Collected data

————

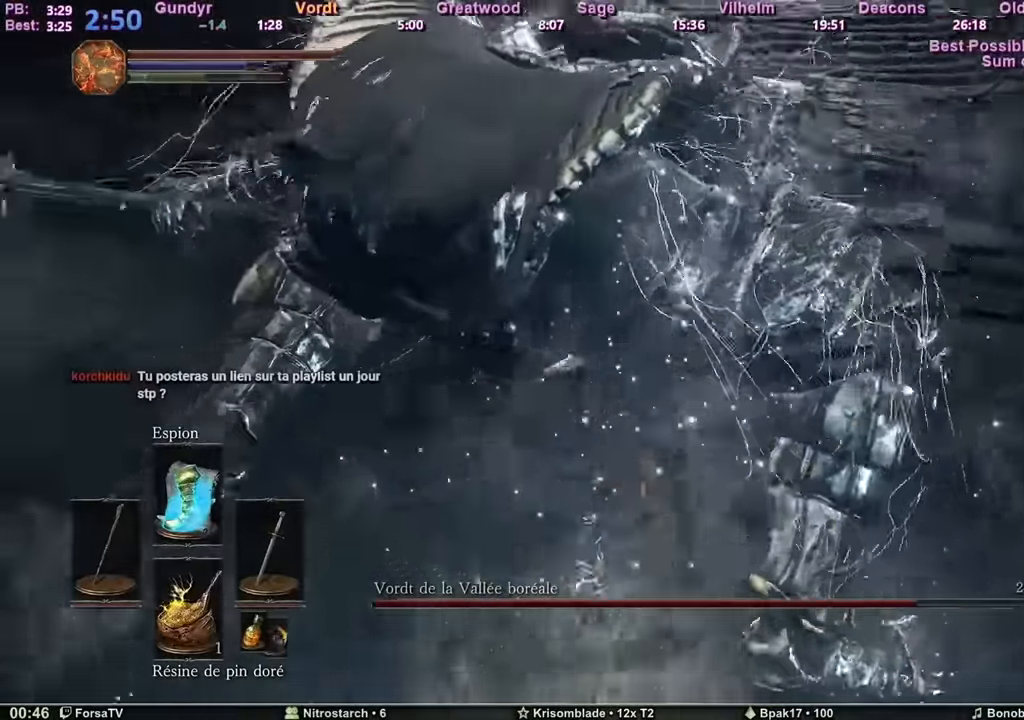
{"keys": ["shift", "z"], "mouse": ["wheel"], "events": [[300, "shift", "down"], [484, "mouse_wheel", "down"]]}
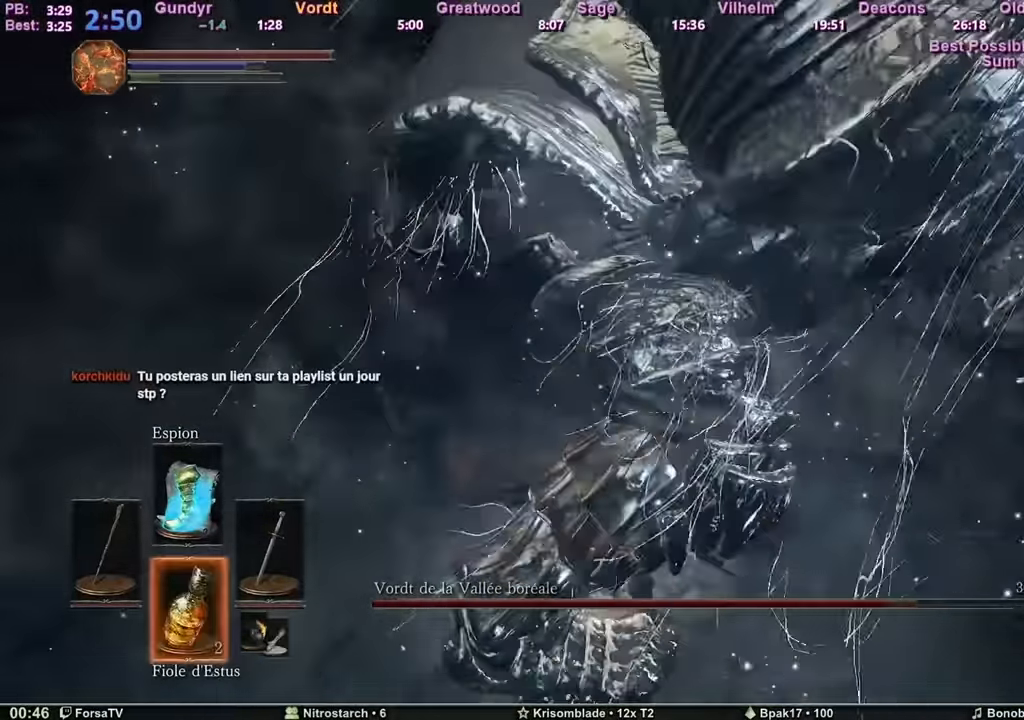
{"keys": ["z"], "mouse": [], "events": [[83, "mouse_wheel", "up"], [283, "shift", "up"], [317, "d", "down"], [500, "d", "up"]]}
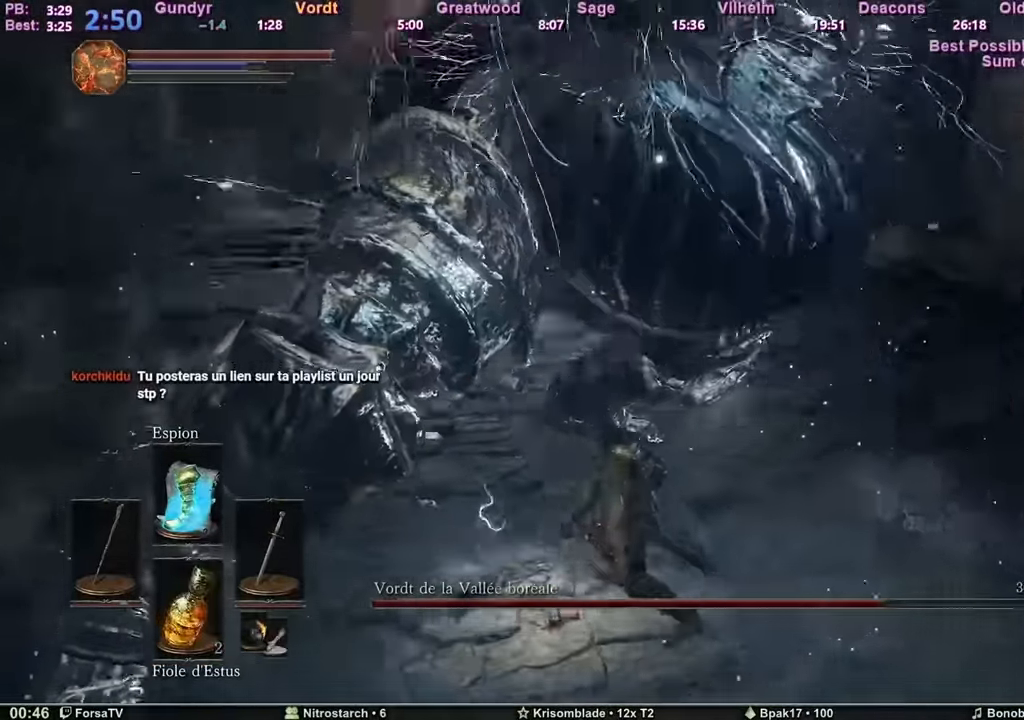
{"keys": ["d"], "mouse": [], "events": [[134, "q", "down"], [234, "d", "down"], [234, "z", "up"], [284, "q", "up"]]}
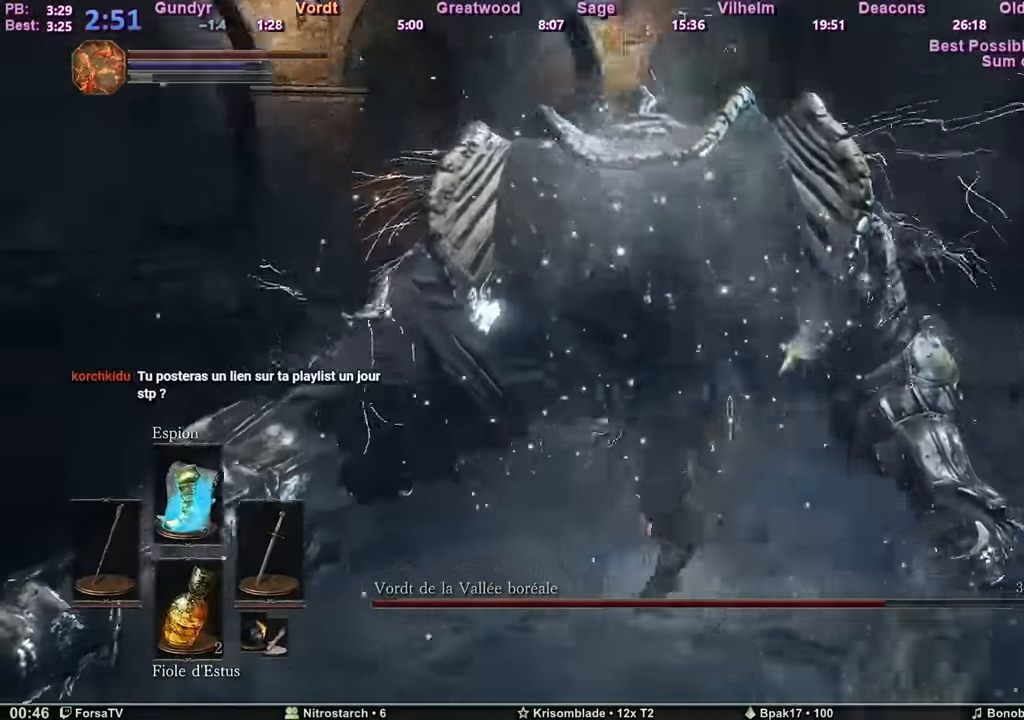
{"keys": ["d", "z"], "mouse": [], "events": [[33, "z", "down"]]}
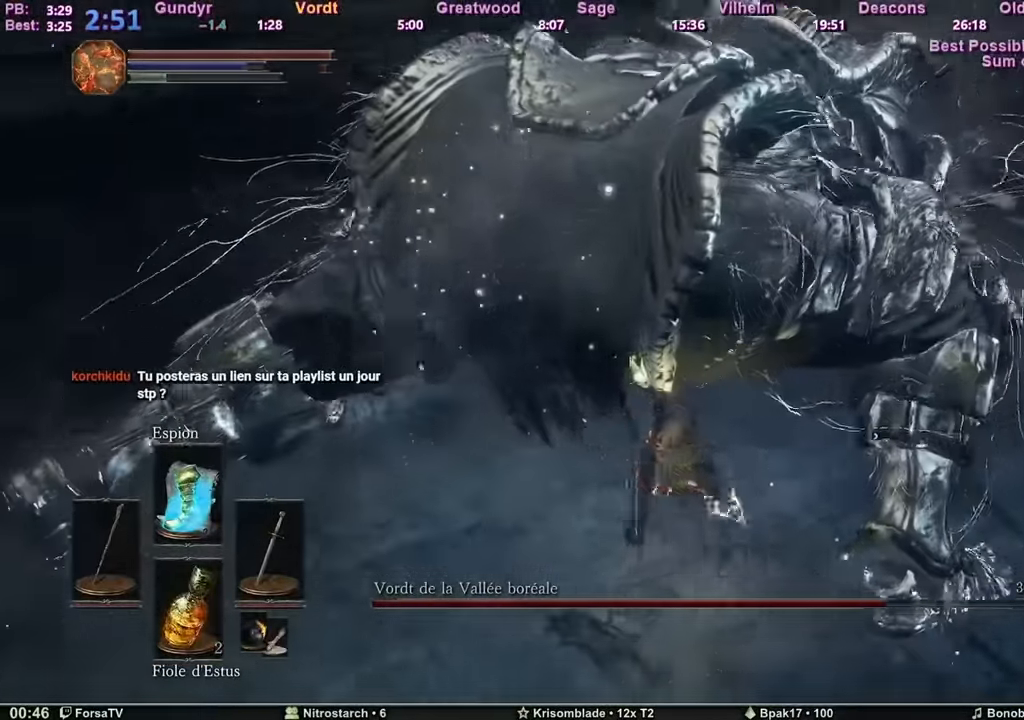
{"keys": ["d", "z"], "mouse": [], "events": []}
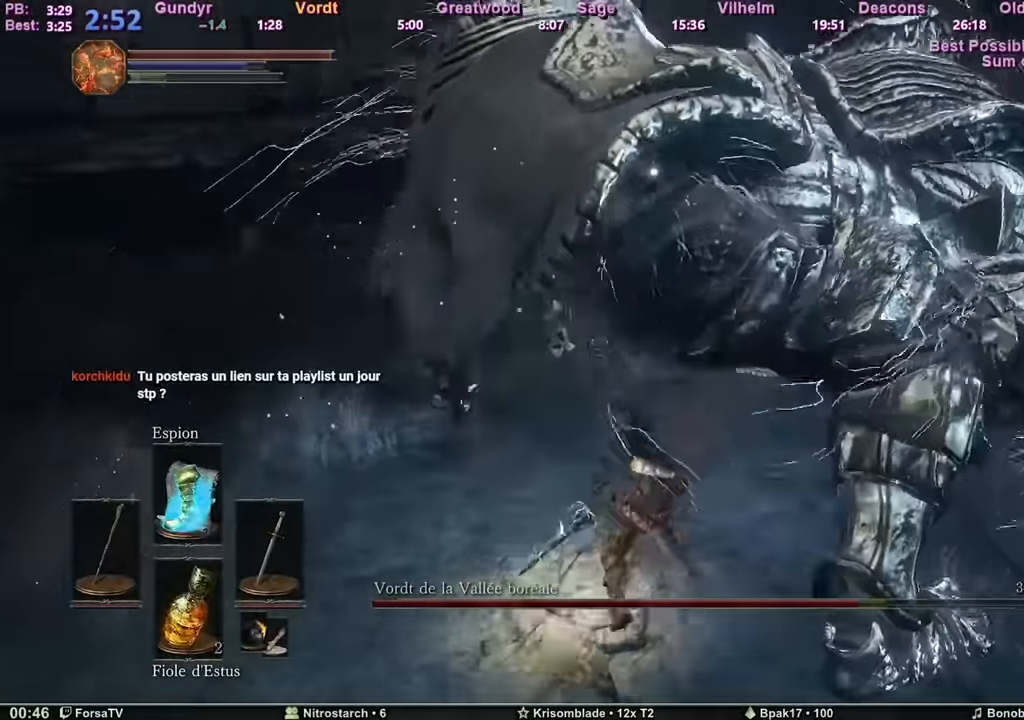
{"keys": ["d", "z"], "mouse": [], "events": []}
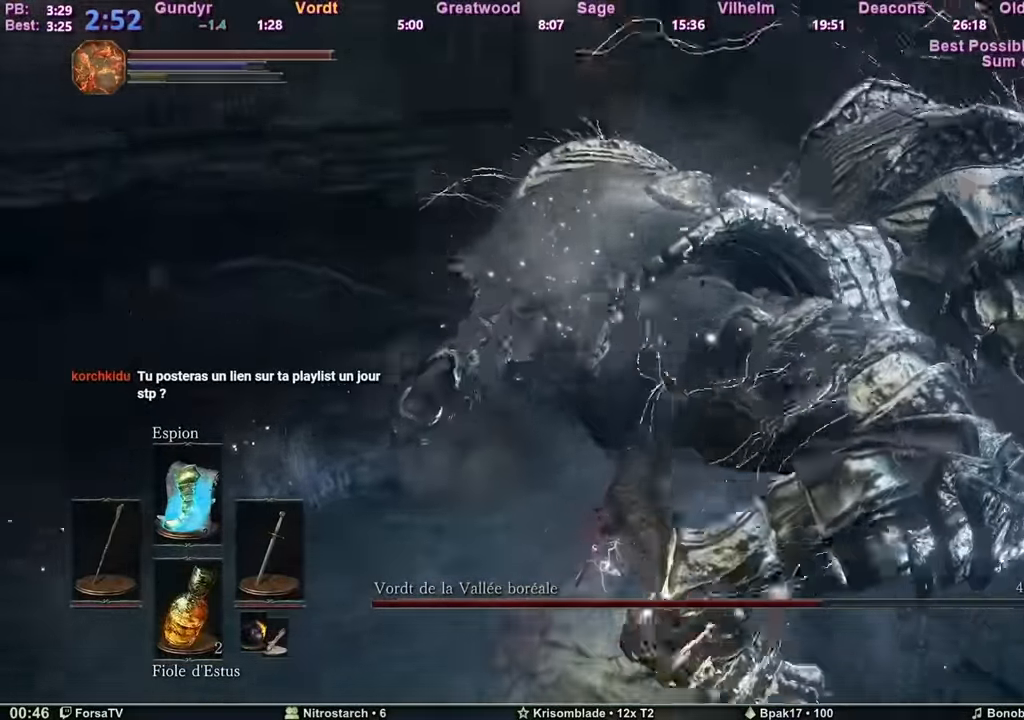
{"keys": ["z"], "mouse": [], "events": [[451, "d", "up"]]}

————

> Work required: Look through the entries and return each line that has the word "shift" in it.

> Output of the task:
{"keys": ["shift", "z"], "mouse": ["wheel"], "events": [[300, "shift", "down"], [484, "mouse_wheel", "down"]]}
{"keys": ["z"], "mouse": [], "events": [[83, "mouse_wheel", "up"], [283, "shift", "up"], [317, "d", "down"], [500, "d", "up"]]}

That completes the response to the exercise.